Monadic Parser Combinators using C# 3.0
Parser combinators are an idea that I enjoy every time I go back and look at again. They are an approach to building parsers by composing very simple atomic parsers into bigger and bigger units which can ultimately express real world grammars. This idea has been particularly popular in functional languages where the parsers can naturally be thought of as functions from input strings to parse trees, and composition of parsers is just function composition. This approach often leads to a simple syntax which makes the resulting parsers pleasantly declarative in that internal-DSL kind of way.
There's been plenty of great research and implementation of parser combinators over the last 15 years. I can't describe it all, or even list all the references here - so let me just point you to a couple of fun papers co-authored by my Microsoft colleagues Erik Meijer and Daan Leijen. These papers also include many references out to the broader set of research papers on the topic.

• TO DO:
(a) Answer these about the passage on parser combinators:
(i) In which kind of languages has the idea been particularly popular?
(ii) Over how many years has there been plenty of research and implementation of parser combinators?
(iii) Who co-authored the papers the writer points to?
(b) Output the part of the passage on parser combinators starting at "There's been plenty" and ending at "on the topic.".
(c) Pick up the passage on parser combinators after its last sentence and keep writing it.
The data that comes next plays no part in what is asked here.

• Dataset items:
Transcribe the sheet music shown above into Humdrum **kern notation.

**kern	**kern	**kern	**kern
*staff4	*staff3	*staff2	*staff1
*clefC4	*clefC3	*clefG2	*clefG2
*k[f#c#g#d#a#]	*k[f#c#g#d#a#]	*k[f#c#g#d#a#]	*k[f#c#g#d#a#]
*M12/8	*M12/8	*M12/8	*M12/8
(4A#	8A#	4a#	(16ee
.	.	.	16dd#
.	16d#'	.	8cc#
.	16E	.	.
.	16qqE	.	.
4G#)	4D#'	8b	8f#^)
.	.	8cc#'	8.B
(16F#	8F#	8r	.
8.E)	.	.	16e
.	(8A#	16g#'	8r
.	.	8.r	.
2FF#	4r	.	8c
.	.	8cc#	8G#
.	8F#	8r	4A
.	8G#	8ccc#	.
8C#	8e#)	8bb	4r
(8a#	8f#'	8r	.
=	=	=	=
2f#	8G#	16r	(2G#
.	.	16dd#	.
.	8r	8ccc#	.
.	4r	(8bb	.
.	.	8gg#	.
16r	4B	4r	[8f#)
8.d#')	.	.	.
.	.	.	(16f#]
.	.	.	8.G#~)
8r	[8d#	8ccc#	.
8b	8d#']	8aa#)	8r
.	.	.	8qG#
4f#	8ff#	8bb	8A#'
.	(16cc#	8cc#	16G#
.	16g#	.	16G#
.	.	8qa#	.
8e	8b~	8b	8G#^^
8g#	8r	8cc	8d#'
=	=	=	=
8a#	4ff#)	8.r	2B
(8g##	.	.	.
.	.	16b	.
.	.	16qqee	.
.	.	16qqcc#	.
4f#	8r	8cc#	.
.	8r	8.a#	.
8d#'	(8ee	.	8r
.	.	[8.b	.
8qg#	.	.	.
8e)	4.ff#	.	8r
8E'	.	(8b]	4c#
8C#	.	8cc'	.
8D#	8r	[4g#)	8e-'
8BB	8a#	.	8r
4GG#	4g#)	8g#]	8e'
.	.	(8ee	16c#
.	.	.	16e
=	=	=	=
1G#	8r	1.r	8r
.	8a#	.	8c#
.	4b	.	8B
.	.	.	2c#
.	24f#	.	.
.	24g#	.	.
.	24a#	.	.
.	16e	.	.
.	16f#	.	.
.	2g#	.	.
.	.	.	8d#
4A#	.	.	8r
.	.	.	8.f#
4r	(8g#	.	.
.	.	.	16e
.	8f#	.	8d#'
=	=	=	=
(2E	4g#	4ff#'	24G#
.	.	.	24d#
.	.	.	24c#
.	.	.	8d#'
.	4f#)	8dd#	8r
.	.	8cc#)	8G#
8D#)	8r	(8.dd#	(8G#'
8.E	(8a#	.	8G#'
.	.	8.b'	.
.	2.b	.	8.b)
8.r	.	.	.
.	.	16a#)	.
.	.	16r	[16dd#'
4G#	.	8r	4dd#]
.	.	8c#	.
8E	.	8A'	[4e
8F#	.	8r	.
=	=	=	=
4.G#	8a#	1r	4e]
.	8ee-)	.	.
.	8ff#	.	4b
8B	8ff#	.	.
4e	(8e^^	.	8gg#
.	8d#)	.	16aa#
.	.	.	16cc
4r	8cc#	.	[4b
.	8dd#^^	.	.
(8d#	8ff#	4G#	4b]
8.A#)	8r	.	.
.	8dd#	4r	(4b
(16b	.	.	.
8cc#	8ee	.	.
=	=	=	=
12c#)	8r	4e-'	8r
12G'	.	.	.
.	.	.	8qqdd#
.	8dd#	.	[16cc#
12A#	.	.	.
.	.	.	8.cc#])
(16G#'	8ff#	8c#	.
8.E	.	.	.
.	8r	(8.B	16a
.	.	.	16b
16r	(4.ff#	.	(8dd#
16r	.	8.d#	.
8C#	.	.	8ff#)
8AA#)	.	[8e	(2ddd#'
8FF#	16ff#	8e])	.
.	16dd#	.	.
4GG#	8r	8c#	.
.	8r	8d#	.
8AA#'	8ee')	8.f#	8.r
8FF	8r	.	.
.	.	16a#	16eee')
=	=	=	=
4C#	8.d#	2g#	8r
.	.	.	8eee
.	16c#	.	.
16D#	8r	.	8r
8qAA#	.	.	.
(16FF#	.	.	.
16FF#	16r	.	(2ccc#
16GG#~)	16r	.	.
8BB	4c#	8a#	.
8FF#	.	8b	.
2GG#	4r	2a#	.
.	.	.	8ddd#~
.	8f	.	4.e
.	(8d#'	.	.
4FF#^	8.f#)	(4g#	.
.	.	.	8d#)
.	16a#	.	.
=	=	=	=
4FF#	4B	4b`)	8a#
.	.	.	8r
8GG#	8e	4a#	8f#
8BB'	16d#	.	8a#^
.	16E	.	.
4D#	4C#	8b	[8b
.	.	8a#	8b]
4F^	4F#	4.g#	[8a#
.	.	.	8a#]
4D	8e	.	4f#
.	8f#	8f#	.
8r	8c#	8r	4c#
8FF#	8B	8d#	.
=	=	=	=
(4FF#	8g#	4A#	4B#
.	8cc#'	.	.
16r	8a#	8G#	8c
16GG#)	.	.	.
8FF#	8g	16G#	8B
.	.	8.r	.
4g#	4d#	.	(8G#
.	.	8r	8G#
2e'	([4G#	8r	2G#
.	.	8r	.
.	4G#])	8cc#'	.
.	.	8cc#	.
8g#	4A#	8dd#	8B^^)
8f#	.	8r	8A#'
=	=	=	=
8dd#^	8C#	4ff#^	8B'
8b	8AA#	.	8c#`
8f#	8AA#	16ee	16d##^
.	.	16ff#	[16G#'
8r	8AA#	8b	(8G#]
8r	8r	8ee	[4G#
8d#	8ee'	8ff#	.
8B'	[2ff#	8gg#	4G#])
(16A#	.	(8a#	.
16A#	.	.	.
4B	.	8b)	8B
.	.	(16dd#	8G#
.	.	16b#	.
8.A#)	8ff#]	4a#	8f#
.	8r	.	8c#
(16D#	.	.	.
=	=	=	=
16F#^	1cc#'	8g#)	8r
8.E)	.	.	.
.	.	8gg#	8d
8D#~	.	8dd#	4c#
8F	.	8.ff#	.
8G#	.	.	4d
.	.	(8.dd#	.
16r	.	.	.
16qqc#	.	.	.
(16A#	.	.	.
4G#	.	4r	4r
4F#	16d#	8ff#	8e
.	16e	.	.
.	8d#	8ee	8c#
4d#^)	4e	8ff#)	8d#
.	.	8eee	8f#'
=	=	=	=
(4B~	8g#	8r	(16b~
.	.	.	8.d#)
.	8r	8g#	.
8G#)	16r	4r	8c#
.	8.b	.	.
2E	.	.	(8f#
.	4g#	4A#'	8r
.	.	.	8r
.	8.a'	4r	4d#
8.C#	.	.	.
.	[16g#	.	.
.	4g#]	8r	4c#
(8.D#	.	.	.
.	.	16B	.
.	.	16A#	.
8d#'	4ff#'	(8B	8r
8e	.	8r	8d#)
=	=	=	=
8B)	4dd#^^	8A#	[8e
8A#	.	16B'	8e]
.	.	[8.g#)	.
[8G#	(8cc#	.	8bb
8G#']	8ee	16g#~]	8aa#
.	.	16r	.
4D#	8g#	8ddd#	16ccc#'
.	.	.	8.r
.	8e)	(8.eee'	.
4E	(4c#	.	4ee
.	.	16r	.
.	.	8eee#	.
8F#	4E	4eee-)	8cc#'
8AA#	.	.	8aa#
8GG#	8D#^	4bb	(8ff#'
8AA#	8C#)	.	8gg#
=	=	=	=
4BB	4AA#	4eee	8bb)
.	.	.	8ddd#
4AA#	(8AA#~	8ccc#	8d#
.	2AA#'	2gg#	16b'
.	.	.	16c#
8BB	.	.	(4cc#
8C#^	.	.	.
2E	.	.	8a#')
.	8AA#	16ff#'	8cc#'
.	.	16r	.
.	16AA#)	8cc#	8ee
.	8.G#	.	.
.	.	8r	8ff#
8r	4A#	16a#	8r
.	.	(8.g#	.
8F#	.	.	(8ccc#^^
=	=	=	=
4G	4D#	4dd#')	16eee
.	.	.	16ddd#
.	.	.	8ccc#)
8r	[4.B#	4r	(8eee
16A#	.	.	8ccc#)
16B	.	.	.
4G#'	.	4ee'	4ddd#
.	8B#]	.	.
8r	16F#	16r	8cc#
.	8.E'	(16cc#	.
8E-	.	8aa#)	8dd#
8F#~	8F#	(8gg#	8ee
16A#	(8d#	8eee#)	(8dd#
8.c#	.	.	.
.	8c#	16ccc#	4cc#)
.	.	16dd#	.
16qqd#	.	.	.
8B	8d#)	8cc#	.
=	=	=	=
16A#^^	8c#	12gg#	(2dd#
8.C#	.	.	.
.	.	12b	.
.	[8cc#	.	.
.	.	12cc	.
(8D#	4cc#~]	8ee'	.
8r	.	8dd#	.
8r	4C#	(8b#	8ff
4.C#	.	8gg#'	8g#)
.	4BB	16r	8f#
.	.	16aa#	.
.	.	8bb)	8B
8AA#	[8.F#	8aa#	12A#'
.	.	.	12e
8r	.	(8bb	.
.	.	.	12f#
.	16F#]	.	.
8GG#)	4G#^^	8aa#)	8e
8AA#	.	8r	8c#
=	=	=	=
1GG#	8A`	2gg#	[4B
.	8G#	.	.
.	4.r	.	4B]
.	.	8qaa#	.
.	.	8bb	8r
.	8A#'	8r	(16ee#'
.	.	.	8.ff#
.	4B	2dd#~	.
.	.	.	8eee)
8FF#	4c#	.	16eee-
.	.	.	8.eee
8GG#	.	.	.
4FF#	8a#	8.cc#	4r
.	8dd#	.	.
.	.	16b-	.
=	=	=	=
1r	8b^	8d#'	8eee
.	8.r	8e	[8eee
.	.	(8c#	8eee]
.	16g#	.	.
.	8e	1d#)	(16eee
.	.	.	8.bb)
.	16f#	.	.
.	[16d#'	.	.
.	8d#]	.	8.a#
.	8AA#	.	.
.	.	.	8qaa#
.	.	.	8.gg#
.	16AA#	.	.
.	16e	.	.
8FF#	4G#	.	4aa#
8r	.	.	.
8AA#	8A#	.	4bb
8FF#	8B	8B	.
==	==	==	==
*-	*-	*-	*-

• ANSWERS FOR THIS EXERCISE:
(a)
(i) Functional languages
(ii) The last 15 years
(iii) Erik Meijer and Daan Leijen

(b)
There's been plenty of great research and implementation of parser combinators over the last 15 years. I can't describe it all, or even list all the references here - so let me just point you to a couple of fun papers co-authored by my Microsoft colleagues Erik Meijer and Daan Leijen. These papers also include many references out to the broader set of research papers on the topic.

(c)
Building a Parser Combinator Framework in C#3.0
The code below is some sample code I wrote shortly after getting ahold of one of the first C#3.0 prototype compilers a couple years ago. It uses some of the new languages features in interestingly unusual ways, which I'll highlight as I go along. For reference, it is most directly influenced by the great parser combinator example given near the end of Scala by Example.
Step 1: A Type for Representing Parsers
using System; using System.Linq; using System.Text; // The result of a parse consists of a value and the unconsumed input. public class Result<TInput, TValue> { public readonly TValue Value; public readonly TInput Rest; public Result(TValue value, TInput rest) { Value = value; Rest = rest; } } // A Parser is a delegate which takes an input and returns a result. public delegate Result<TInput, TValue> Parser<TInput, TValue>(TInput input);
Taking a cue from the functional language implementations, our type for representing parsers will be a delegate type. This naturally captures the idea that a parser is a function which takes in some input, and returns a value as well as the unconsumed part of the input.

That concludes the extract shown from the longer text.